Scaling Renewables Reliably Across the Atlantic

Last April, over fifty-five million people lost power across Portugal, Spain, and parts of France. The outage lasted up to ten hours, caused multiple fatalities, and triggered an international scramble to understand what went wrong. The early theories of cyberattack and insufficient renewable output proved incomplete.

The official analysis from ENTSO-E — the transmission association responsible for secure and coordinated operation of Europe’s electricity grid — pointed to a fundamental misalignment between how the grid was physically behaving and the frameworks still being used to manage it.

Portugal has transformed its electricity system drastically over the past two decades. In response to EU climate commitments and falling technology costs, renewables grew from 30 percent of electricity demand in 2000 to 85 percent by 2024. But as the fuel mix changed, so did the physics.

Traditional synchronous generators provided mechanical inertia to act as a natural shock absorber that resisted sudden frequency swings and bought operators time to respond to disturbances. They also provide other benefits for the system, such as dynamic voltage control and damping capacity.

Inverter-based resources (IBRs) like solar and wind do not currently offer the same benefits for the system. They rely on rapid digital controls rather than mechanical resistance and the margins for error narrow significantly, unless augmented by storage or other fast responding technologies.

Figure 1 - Renewable Electricity Growth And Mix In Portugal

See Figure 1.

The Iberian Peninsula blackout is a case study the United States cannot ignore. Electricity markets with high IBR penetration and limited external interconnections, such as ERCOT in Texas and CAISO in California, are similar to the semi-isolated nature of the Iberian grid. The centralized regulatory and operating environment in the Southeast also faces similar risks.

- Problems to work on:
A) Copy the article on the Iberian blackout from "Inverter-based resources (IBRs)" to "faces similar risks.".
B) Do these statements agree with the article on the Iberian blackout? Answer yes or no for each, quoting the words that decide it. (i) The outage lasted up to twenty hours. (ii) In Portugal, renewables rose from 30 percent of electricity demand in 2000 to 85 percent by 2024. (iii) The early theories of a cyberattack turned out to give the full explanation.
C) Could you pick up the article on the Iberian blackout where it ends and keep it going?
The lines that come next aren't needed for anything here.

Items in a dataset

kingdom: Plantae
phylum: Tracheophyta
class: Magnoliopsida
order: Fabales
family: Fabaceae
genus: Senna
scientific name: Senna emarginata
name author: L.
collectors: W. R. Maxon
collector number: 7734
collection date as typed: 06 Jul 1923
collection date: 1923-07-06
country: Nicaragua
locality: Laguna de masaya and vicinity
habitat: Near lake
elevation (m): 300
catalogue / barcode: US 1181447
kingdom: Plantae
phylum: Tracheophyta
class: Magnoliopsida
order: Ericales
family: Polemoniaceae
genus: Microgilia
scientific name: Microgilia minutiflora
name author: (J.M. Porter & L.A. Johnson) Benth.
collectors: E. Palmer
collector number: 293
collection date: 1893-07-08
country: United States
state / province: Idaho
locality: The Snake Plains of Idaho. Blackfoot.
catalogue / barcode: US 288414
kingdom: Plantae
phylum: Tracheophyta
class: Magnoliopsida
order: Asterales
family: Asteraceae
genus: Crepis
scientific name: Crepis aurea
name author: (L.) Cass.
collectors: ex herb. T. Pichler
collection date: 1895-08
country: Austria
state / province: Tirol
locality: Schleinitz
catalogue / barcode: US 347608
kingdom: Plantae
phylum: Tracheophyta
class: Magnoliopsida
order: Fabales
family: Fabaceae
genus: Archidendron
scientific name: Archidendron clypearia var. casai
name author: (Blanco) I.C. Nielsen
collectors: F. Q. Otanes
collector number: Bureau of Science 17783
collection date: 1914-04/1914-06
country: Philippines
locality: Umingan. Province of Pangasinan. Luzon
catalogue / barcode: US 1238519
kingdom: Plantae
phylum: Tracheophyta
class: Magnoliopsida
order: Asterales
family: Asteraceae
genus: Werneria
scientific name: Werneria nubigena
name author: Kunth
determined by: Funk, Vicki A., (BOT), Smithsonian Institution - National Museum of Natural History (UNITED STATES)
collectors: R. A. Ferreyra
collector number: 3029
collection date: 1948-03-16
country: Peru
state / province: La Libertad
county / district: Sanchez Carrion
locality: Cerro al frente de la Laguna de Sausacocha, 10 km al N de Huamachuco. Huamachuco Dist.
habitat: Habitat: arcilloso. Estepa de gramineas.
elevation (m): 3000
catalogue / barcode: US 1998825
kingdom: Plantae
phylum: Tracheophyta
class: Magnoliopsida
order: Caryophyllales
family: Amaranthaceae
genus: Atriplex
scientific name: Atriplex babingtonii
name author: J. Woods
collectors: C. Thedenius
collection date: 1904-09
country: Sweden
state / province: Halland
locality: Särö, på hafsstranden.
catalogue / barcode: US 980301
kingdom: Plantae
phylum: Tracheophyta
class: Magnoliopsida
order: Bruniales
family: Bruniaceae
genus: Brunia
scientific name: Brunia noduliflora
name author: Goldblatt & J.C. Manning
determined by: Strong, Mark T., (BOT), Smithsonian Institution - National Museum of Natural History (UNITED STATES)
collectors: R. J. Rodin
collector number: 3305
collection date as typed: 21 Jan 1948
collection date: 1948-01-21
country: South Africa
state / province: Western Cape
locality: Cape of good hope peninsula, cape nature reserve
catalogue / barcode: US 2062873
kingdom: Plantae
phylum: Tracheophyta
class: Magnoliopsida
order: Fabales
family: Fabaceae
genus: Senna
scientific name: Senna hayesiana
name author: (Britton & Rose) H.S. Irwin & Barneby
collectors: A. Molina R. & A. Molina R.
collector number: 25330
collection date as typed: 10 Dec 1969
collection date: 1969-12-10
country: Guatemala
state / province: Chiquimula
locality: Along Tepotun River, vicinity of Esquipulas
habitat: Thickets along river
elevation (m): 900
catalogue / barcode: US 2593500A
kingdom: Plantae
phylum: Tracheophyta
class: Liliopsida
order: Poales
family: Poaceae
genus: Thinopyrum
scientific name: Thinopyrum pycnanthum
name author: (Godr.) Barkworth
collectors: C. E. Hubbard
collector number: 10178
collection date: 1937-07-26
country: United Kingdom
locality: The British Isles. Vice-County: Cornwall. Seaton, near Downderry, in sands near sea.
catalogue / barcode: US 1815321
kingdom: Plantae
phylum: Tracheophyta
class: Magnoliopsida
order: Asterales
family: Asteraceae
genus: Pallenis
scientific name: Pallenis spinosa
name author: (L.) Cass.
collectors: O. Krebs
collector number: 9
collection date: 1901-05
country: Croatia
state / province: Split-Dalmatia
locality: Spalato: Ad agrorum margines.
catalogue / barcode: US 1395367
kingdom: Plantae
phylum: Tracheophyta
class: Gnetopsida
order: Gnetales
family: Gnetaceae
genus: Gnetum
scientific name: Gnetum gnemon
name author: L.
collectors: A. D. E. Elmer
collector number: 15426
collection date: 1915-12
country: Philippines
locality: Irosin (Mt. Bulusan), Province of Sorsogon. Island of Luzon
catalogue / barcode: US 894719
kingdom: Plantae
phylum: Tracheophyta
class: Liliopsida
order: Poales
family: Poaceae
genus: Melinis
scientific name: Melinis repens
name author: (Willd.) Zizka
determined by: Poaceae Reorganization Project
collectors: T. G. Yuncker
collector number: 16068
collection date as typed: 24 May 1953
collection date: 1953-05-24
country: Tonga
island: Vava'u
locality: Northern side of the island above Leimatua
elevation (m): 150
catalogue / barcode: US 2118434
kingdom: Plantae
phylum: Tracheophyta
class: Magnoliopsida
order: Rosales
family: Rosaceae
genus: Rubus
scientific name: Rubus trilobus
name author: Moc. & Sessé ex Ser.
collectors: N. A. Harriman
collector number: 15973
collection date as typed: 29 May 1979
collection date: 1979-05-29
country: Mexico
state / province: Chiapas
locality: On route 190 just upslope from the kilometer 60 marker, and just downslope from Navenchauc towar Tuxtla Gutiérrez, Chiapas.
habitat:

- Answers to the exercises:
A)
Inverter-based resources (IBRs) like solar and wind do not currently offer the same benefits for the system. They rely on rapid digital controls rather than mechanical resistance and the margins for error narrow significantly, unless augmented by storage or other fast responding technologies.

Figure 1 - Renewable Electricity Growth And Mix In Portugal

See Figure 1.

The Iberian Peninsula blackout is a case study the United States cannot ignore. Electricity markets with high IBR penetration and limited external interconnections, such as ERCOT in Texas and CAISO in California, are similar to the semi-isolated nature of the Iberian grid. The centralized regulatory and operating environment in the Southeast also faces similar risks.

B)
(i) No: "The outage lasted up to ten hours"
(ii) Yes: "renewables grew from 30 percent of electricity demand in 2000 to 85 percent by 2024"
(iii) No: "The early theories of cyberattack and insufficient renewable output proved incomplete."

C)
Regulators in any jurisdiction can establish interconnection standards that require IBRs to actively contribute to grid stability through solutions like equipment designed with ride-through capabilities, frequency and voltage support, and grid-forming technologies can be a lever as the generation mix continues to shift.

Additionally, integrated planning requirements can make grid-edge resources, flexible loads, and distributed generation visible and dispatchable to system operators, which can give operators the ability to balance supply and demand and support voltage and frequency stability in real time.

Figure 2 - INESC TEC Voltage And Frequency Analysis Prior To Blackout

More broadly, this reflects a shift the industry is beginning to recognize: Reliability is no longer just about having enough capacity, it is about how well the system is designed and operated as a whole. Policy, market structures, and physical system needs must evolve together. When they don’t, even well-supplied systems can become fragile.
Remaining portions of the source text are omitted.